The loosely-affiliated Metropolitan Museum Artists in Concert, now in its ninth season at the museum, illustrates all that is good about music-making among friends – and even family members. Two sets of siblings and numerous old friends were on stage for a concert of music inspired by the completion of the museum’s new wing of American art. The lineup included the eminent violinists Jennifer and Laura Frautschi; cellist Eric Jacobsen and his violinist brother Colin, co-founders of the Brooklyn Rider quartet and The Knights chamber orchestra; violist Nicholas Cords; and bassist Kurt Muroki. Cellist Edward Arron, the group’s music director, also introduced each piece. The radiating good will, plus an inventive and gratifying program, made for a night of delightful listening.
“You had dessert first,” Arron joked after playing Amy Beach’s Dreaming, for cello and piano. He played this short but very sweet piece with obvious commitment, dignifying its simple, Romantic melody with rich tone and thoughtful phrasing. Pianist Bernard Rose, in his only role of the evening, employed a light touch to gracefully support this song without words.

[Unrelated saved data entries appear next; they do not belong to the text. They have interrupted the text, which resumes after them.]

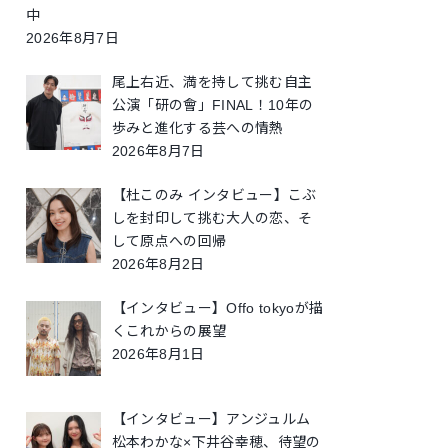
中
2026年8月7日
尾上右近、満を持して挑む自主
公演「研の會」FINAL！10年の
歩みと進化する芸への情熱
2026年8月7日
【杜このみ インタビュー】こぶ
しを封印して挑む大人の恋、そ
して原点への回帰
2026年8月2日
【インタビュー】Offo tokyoが描
くこれからの展望
2026年8月1日
【インタビュー】アンジュルム
松本わかな×下井谷幸穂、待望の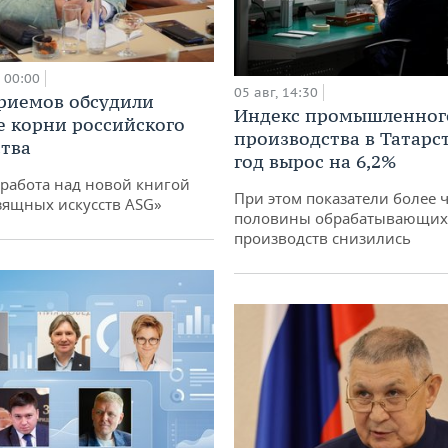
00:00
05 авг, 14:30
риемов обсудили
Индекс промышленног
е корни российского
производства в Татарс
тва
год вырос на 6,2%
работа над новой книгой
При этом показатели более 
зящных искусств ASG»
половины обрабатывающих
производств снизились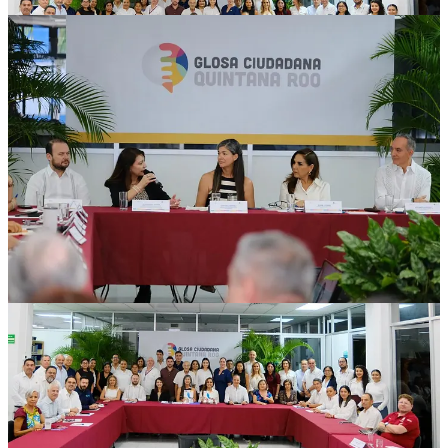
Entre los logros de este esfuerzo en conjunto, enmarcado en el
Nuevo Acuerdo por el Bienestar y Desarrollo de Quintana Roo y
destacado en esta Glosa, se encuentran el primer Plan Estratégico de
Desarrollo Sostenible de Quintana Roo co-creado con una
metodología participativa única, en colaboración con el Instituto
Latinoamericano de Planificación Económica y Social de la
CEPAL.
Este documento marca un parteaguas en la planeación pública al
integrar a más de 6 mil voces entre especialistas, sociedad civil como
Ciudadanos por la Transparencia y Método CHE, así como a
sectores productivos.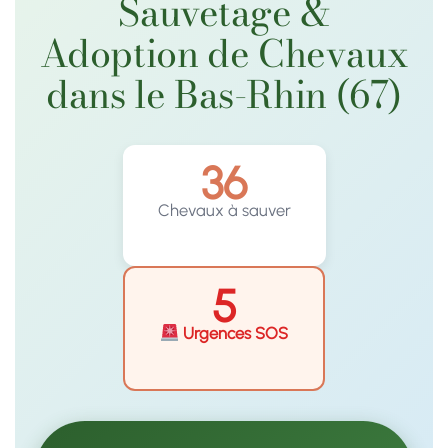
Sauvetage &
Adoption de Chevaux
dans le Bas-Rhin (67)
36
Chevaux à sauver
5
Urgences SOS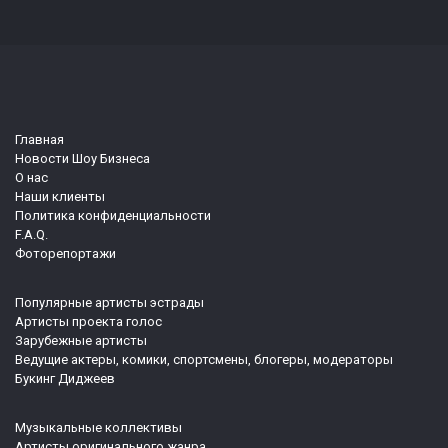
Главная
Новости Шоу Бизнеса
О нас
Наши клиенты
Политика конфиденциальности
F.A.Q.
Фоторепортажи
Популярные артисты эстрады
Артисты проекта голос
Зарубежные артисты
Ведущие актеры, комики, спортсмены, блогеры, модераторы
Букинг Диджеев
Музыкальные коллективы
Артисты оригинального жанра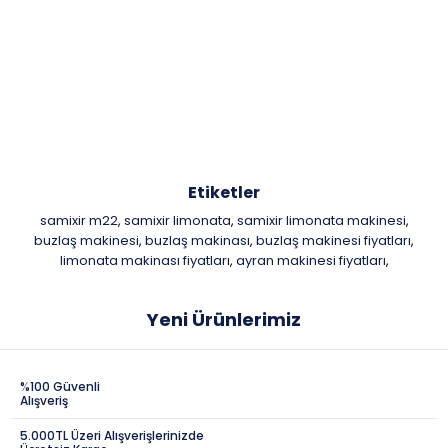
Etiketler
samixir m22
samixir limonata
samixir limonata makinesi
,
,
,
buzlaş makinesi
buzlaş makinası
buzlaş makinesi fiyatları
,
,
,
limonata makinası fiyatları
ayran makinesi fiyatları
,
,
Yeni Ürünlerimiz
%100 Güvenli
Alışveriş
5.000TL Üzeri Alışverişlerinizde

Next on the program was Henry Cowell’s Seven Paragraphs (1925) for string trio, a collection of musical character studies. In terse pieces of almost Webernian brevity, Cowell modulates in ways that are just this side of unexpected, with varied texture and counterpoint that keeps the ear guessing. He was in his late 20s when he wrote it, Arron explained, and the piece in microcosm exemplifies the varied timbres and harmonic adventurousness of his later work. Arron was joined by Cords and Colin Jacobsen, who gave the piece a thoughtful, pristine performance.
The highlight of the program was John Adams’ Shaker Loops (1978), an early work for string septet that is more frequently heard in its full orchestral version. Transparent, shimmering, lively, and oddly emotional, the work is the masterpiece of Adams’ minimalist idiom. Seemingly simple motifs have endlessly variable discussions with each other, often eschewing straightforward repetition in order to gradually build new ideas from unexpected elements. The busy opening, in which the three violins stay within close intervals of each other, gives the impression that each part has the same “loop,” but a closer listen reveals that they each alternate between faster and slower figures. Listening is like watching a rainstorm over a lake – energy flitting from part to part, constantly holding your attention.
The ensemble quickly found the meditative quality that is a hallmark of the work, sustaining a dynamic level for long stretches to highlight textural changes, and swelling or fading in perfect coordination. The players had an unusually clean, smooth, and transparent tone throughout, even as the waves of sound built up to the climaxes in the third movement. Among the highlights of the tight ensemble playing was their careful handling of the harmonics that end the piece in a quiet, transcendent mood. It was thrilling to listen to.
Dvořák has always been associated with the United States, thanks to his American sojourn in the 1890s and his “New World” Symphony, a perennial favorite. But musicologists still debate the extent to which his genuine interest in American folk music influenced his own work. Just as the slow movement of the “New World” Symphony is supposedly inspired by African-American spirituals, the String Quintet no. 3 supposedly contains snippets of native American songs and drumbeat patterns. In any event, the Quintet – written in Spillville, Iowa in 1893 – is one of Dvořák’s finest chamber works, combining haunting melodies with richly chromatic harmonies and propulsive, shifting rhythms.
Despite a few flaws, the performance was as charming and irresistible as it should be. The violins had a thinner sound than desired in louder sections, but otherwise changed their tone to match the work’s various moods, alternately brooding or whimsical. The slow third movement, a theme and variations steeped in Czech nostalgia, was played with plenty of pathos, and the finale, a jaunty rondo, alternated between a toe-tapping tune and chant-like drones, though occasionally the ensemble playing sounded less tight than it had been in the Adams. Nonetheless, it was a fitting end to a wonderful concert that deserved all the love it got from the audience.